# help me in choosing



## satdrbe (Apr 23, 2011)

I am planning to buy a new digital camera meant for general photography during the family get togethers and other family photos. I am have homed down to two cameras- canon SX130 and Sony H55. Tell me which one to go for?


----------



## pulkitpopli2004 (Apr 23, 2011)

both are almost similar in specs.. 
Canon sx 130IS has - better macro capability, and more zoom i.e 12x where as sony has 10x zoom, slightly better HD recording

Sony H55 is good in - its smaller, lighter and thinner, better max light senstivity, shoots slightly faster and exposure time is also double than canon.. 

now make a choice.. performance is almost similar..


----------



## digibrush (Apr 24, 2011)

SX130IS has HD recording with stereo sound, but H55 has mono.

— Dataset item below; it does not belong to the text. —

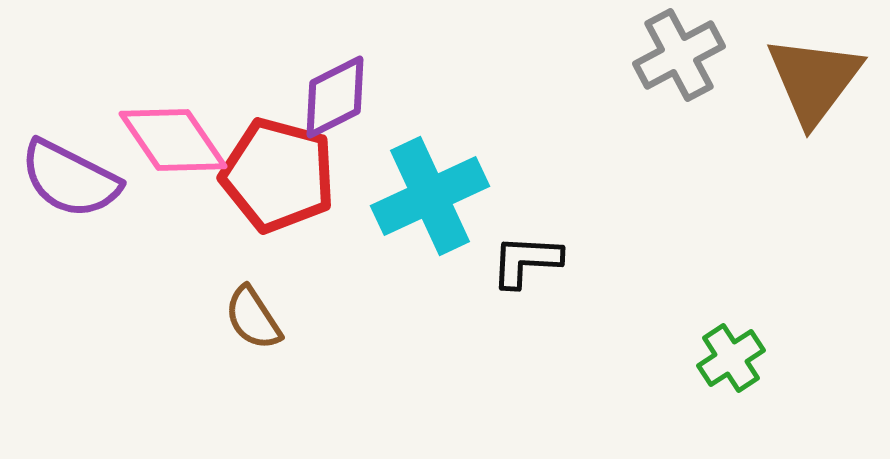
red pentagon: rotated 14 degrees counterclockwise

H55 video at a maximum resolution of 720p (1280x720) or at lower VGA resolution (640x480) at 30fps with *monaural audio*. 

If you want better sound go for SX130IS.


----------



## Sounava (Apr 26, 2011)

Plus SX130 IS has full manual mode and Aperture Priority, Shutter Priority modes. H55 is only automatic.


----------



## pulkitpopli2004 (Apr 29, 2011)

H-55 also has manual modes.. he need for general photography.. 
H55 will be best for him IMO


----------



## Sounava (Apr 29, 2011)

^ My bad. Typing mistake. I meant to say in H55 you will get only M mode. No aperture priority mode (which is used 90% of time) and no shutter priority mode.


----------